Transformation is possible. Love is possible. We can, even in this life, become more like Christ. We can be the body of Christ in the world. It is our calling.
This hope starts with discipleship and the disciplines implied in the calling. It starts with hearing the call of Christ to deny ourselves and take up our cross. If we become lax in following the means of grace, we may still have a measure of the Spirit within us, but we will lose our hunger and thirst for a right relationship with God; our focus will wane from wanting to grow in the whole image of God; the light of the glory of God shining through Jesus Christ will dim in our souls and we will find ourselves in darkness. And it is so easy for us to do the opposite of denying ourselves and instead make excuses. “It’s too cold or too hot or dark or rainy.” We love our excuses. We can’t feed the hungry because we might have to sacrifice something. It might mean being more frugal or giving something up. Or, to visit the sick might mean entering uncomfortable situations. We just can’t handle that – which may be true without discovering the help of God. Or to engage a neighbor might mean having to give up some precious time – perhaps to watch a show. It is easy to justify letting go of both works of piety and works of mercy. But in doing so, we diminish our own growth in grace. It happens, once again, when we are unwilling to deny ourselves and take up our cross.
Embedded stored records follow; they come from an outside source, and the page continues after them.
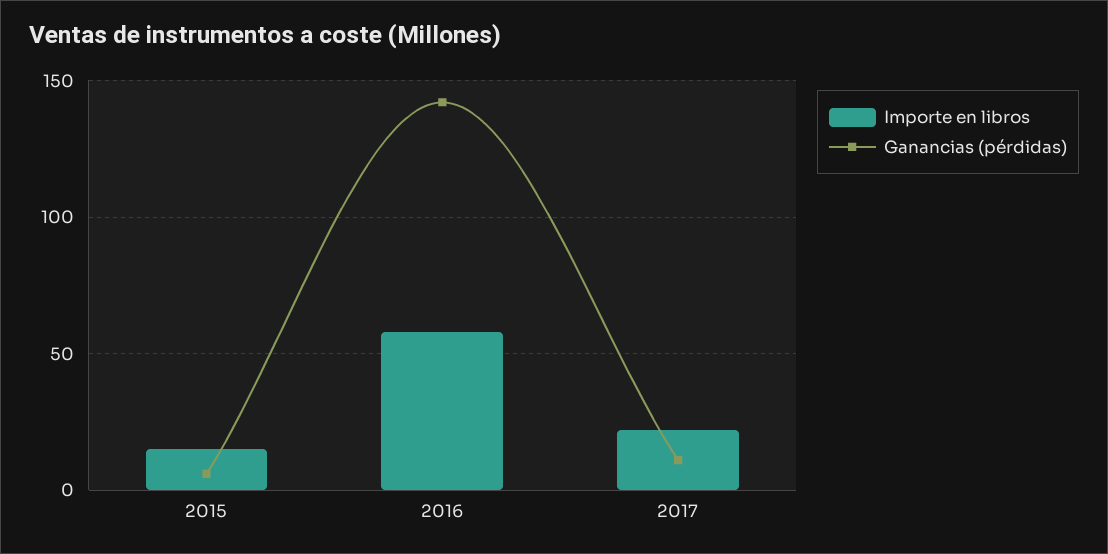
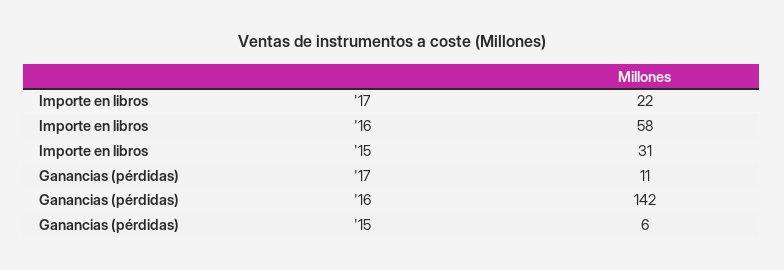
  {
    "Importe en libros": {
-     "2015": 15,
+     "2015": 31,
      "2016": 58,
      "2017": 22
    },
    "Ganancias (pérdidas)": {
      "2015": 6,
      "2016": 142,
      "2017": 11
    }
  }

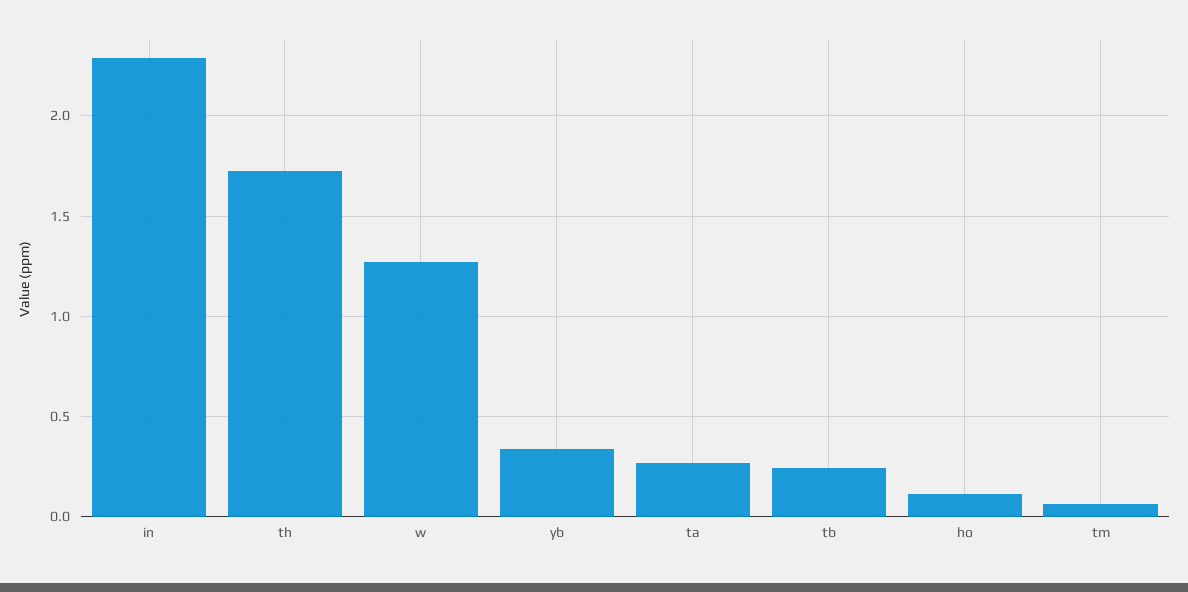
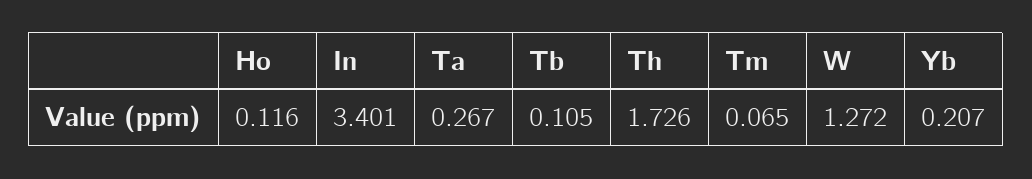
  {
-   "in": 2.3,
+   "in": 3.401,
    "th": 1.726,
    "w": 1.272,
-   "yb": 0.35,
+   "yb": 0.207,
    "ta": 0.267,
-   "tb": 0.25,
+   "tb": 0.105,
    "ho": 0.116,
    "tm": 0.065
  }

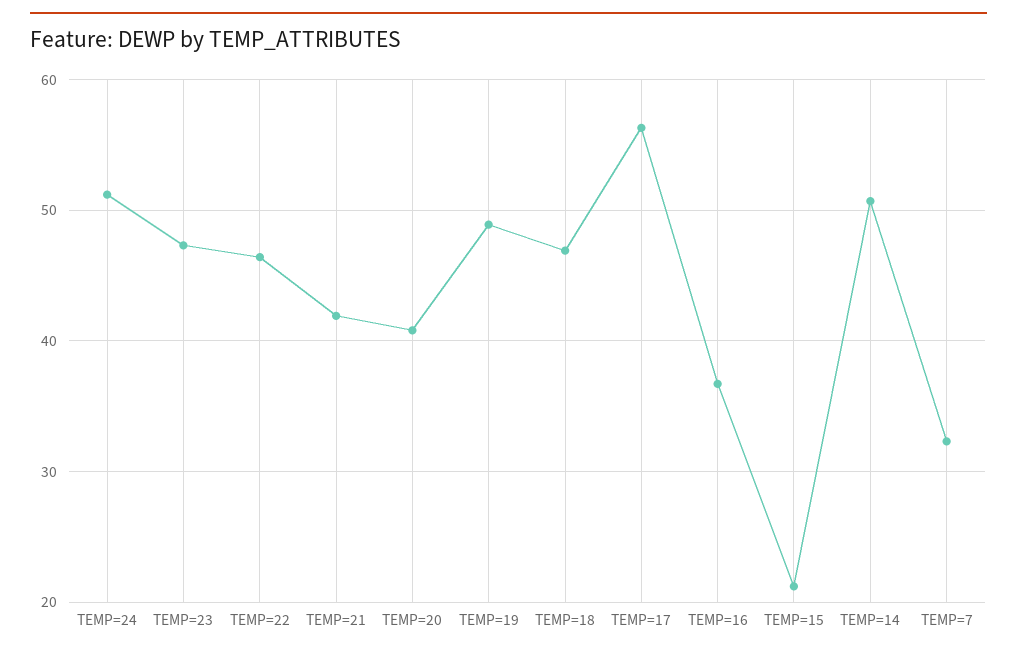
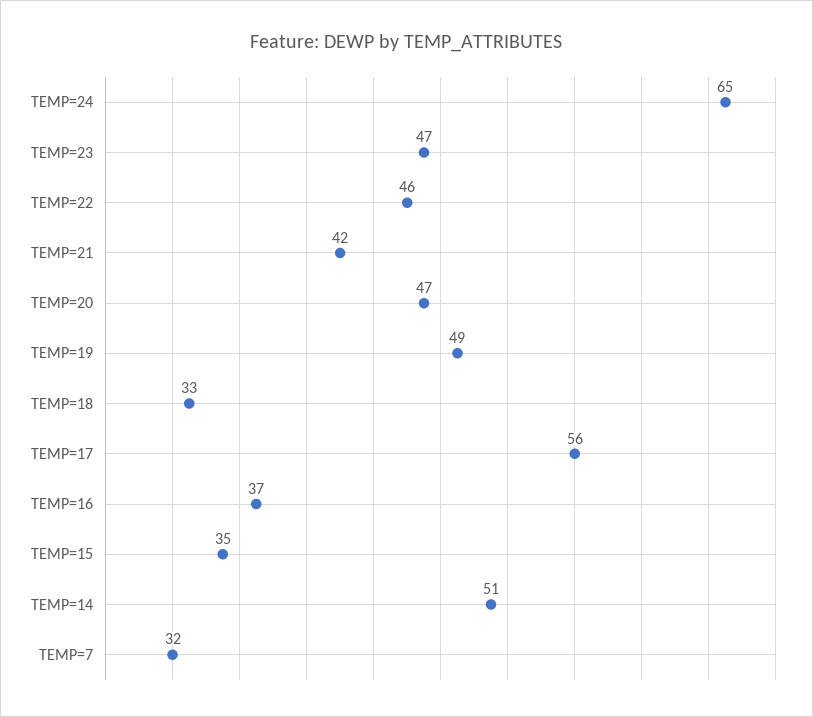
  {
-   "TEMP=24": 51,
+   "TEMP=24": 65,
    "TEMP=23": 47,
    "TEMP=22": 46,
    "TEMP=21": 42,
-   "TEMP=20": 41,
+   "TEMP=20": 47,
    "TEMP=19": 49,
-   "TEMP=18": 47,
+   "TEMP=18": 33,
    "TEMP=17": 56,
    "TEMP=16": 37,
-   "TEMP=15": 21,
+   "TEMP=15": 35,
    "TEMP=14": 51,
    "TEMP=7": 32
  }

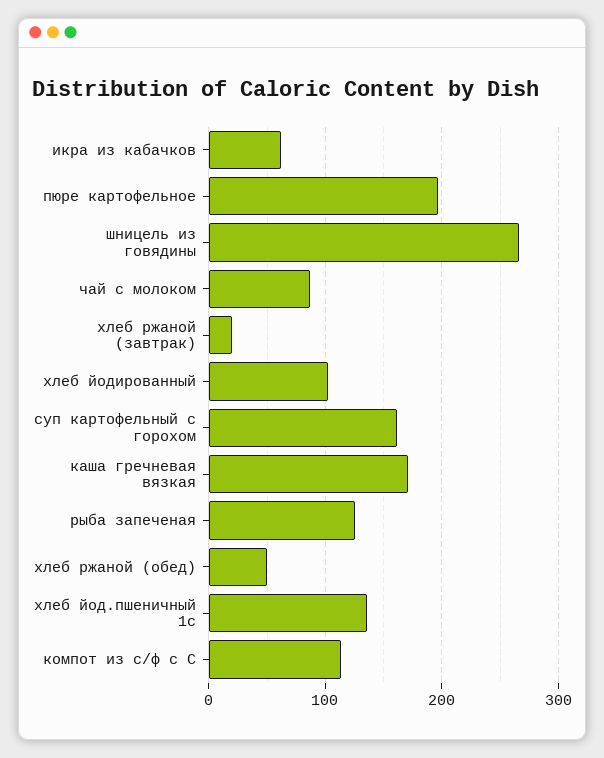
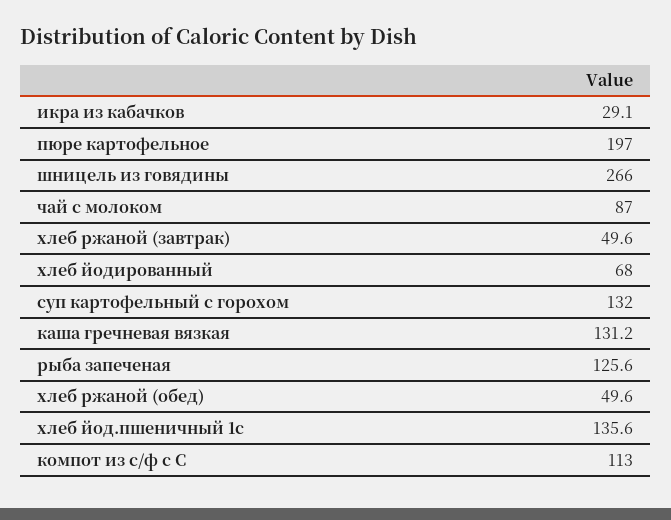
  {
-   "икра из кабачков": 60,
+   "икра из кабачков": 29.1,
    "пюре картофельное": 197,
    "шницель из говядины": 266,
    "чай с молоком": 87,
-   "хлеб ржаной (завтрак)": 20,
+   "хлеб ржаной (завтрак)": 49.6,
-   "хлеб йодированный": 100,
+   "хлеб йодированный": 68,
-   "суп картофельный с горохом": 160,
+   "суп картофельный с горохом": 132,
-   "каша гречневая вязкая": 170,
+   "каша гречневая вязкая": 131.2,
    "рыба запеченая": 125.6,
    "хлеб ржаной (обед)": 49.6,
    "хлеб йод.пшеничный 1с": 135.6,
    "компот из с/ф с С": 113
  }

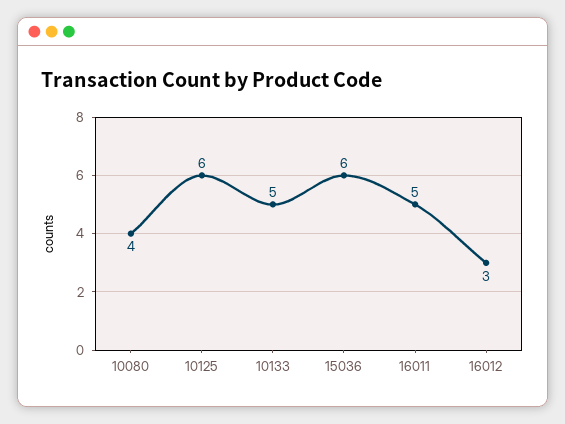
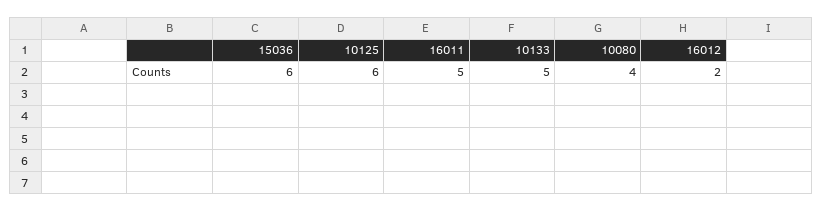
  {
    "10080": 4,
    "10125": 6,
    "10133": 5,
    "15036": 6,
    "16011": 5,
-   "16012": 3
+   "16012": 2
  }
Oh, you who are asleep in sin, hear the trumpet blow. Oh you who hold out to self, let go and turn to the One who has the power to save. To all pastors and preachers – it is not enough to simply oppose those who oppose this doctrine, or those who just ignore it. This doctrine must be shared, in the clearest and strongest manner. Faithful and fruitful discipleship depends on it.
And finally, see that you apply this, every one of you, to your own soul. Ponder this doctrine in your heart. Practice it this very hour. Practice it daily, until your spirit returns to God. Amen.